#### Recorded information

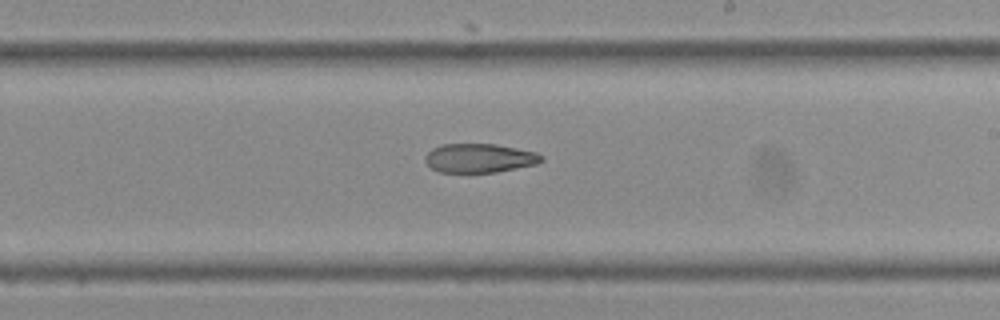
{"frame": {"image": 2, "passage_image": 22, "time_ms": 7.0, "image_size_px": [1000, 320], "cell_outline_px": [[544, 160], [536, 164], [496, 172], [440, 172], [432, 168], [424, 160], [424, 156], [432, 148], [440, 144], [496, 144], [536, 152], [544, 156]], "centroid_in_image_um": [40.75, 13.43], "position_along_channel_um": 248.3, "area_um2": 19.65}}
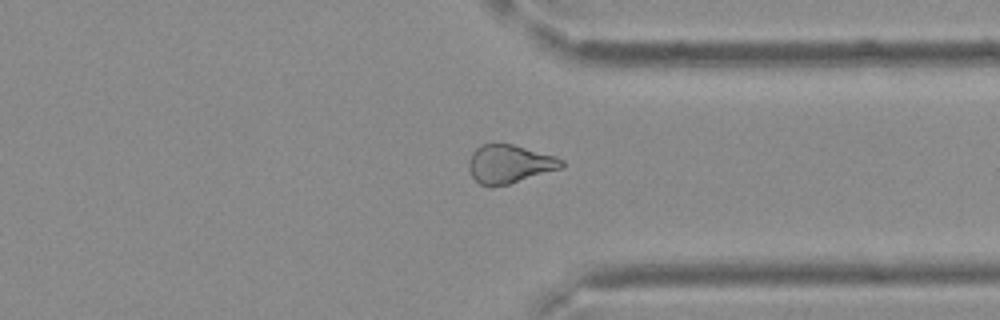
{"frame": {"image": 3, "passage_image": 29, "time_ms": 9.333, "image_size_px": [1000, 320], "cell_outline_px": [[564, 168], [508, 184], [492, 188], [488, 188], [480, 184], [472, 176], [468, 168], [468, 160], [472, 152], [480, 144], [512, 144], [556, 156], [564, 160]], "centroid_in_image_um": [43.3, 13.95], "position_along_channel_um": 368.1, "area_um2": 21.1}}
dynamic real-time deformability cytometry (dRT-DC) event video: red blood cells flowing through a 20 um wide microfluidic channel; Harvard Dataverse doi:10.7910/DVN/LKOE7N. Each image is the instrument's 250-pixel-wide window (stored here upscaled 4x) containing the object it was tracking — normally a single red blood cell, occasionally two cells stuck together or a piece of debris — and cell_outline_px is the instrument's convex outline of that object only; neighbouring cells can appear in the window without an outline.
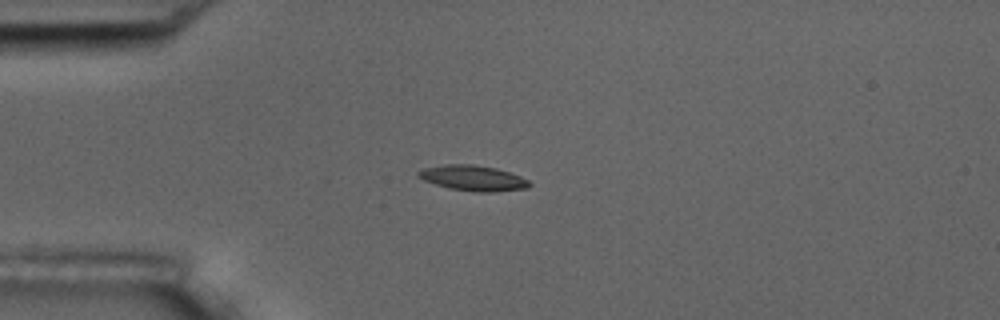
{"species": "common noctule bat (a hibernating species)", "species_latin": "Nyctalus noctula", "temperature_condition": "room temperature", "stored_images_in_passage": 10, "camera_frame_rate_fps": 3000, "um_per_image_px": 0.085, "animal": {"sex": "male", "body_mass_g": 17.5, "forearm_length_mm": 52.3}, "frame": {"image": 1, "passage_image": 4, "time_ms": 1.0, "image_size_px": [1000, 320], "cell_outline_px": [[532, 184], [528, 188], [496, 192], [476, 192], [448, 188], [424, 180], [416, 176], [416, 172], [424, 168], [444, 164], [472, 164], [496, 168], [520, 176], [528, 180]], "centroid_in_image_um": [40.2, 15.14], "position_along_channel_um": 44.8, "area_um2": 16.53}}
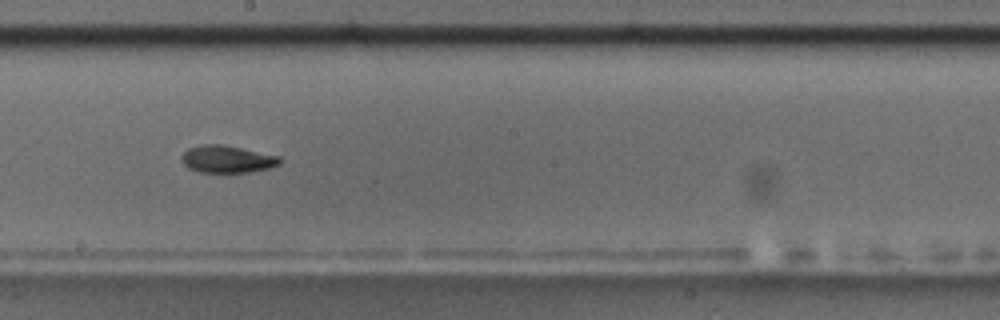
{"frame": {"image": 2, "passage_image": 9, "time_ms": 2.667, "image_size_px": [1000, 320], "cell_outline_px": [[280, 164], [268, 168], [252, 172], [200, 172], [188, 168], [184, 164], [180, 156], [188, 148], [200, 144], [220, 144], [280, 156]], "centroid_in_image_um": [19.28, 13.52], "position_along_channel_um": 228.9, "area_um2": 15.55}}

########

Aim: Omit the pictures and write out exactly the lines from the one containing "dynamic real-time deformability" through the last line of the material.

Exercise solution:
dynamic real-time deformability cytometry (dRT-DC) event video: red blood cells flowing through a 20 um wide microfluidic channel; Harvard Dataverse doi:10.7910/DVN/LKOE7N. Each image is the instrument's 250-pixel-wide window (stored here upscaled 4x) containing the object it was tracking — normally a single red blood cell, occasionally two cells stuck together or a piece of debris — and cell_outline_px is the instrument's convex outline of that object only; neighbouring cells can appear in the window without an outline.
{"species": "common noctule bat (a hibernating species)", "species_latin": "Nyctalus noctula", "temperature_condition": "room temperature", "stored_images_in_passage": 10, "camera_frame_rate_fps": 3000, "um_per_image_px": 0.085, "animal": {"sex": "male", "body_mass_g": 17.5, "forearm_length_mm": 52.3}, "frame": {"image": 1, "passage_image": 4, "time_ms": 1.0, "image_size_px": [1000, 320], "cell_outline_px": [[532, 184], [528, 188], [496, 192], [476, 192], [448, 188], [424, 180], [416, 176], [416, 172], [424, 168], [444, 164], [472, 164], [496, 168], [520, 176], [528, 180]], "centroid_in_image_um": [40.2, 15.14], "position_along_channel_um": 44.8, "area_um2": 16.53}}
{"frame": {"image": 2, "passage_image": 9, "time_ms": 2.667, "image_size_px": [1000, 320], "cell_outline_px": [[280, 164], [268, 168], [252, 172], [200, 172], [188, 168], [184, 164], [180, 156], [188, 148], [200, 144], [220, 144], [280, 156]], "centroid_in_image_um": [19.28, 13.52], "position_along_channel_um": 228.9, "area_um2": 15.55}}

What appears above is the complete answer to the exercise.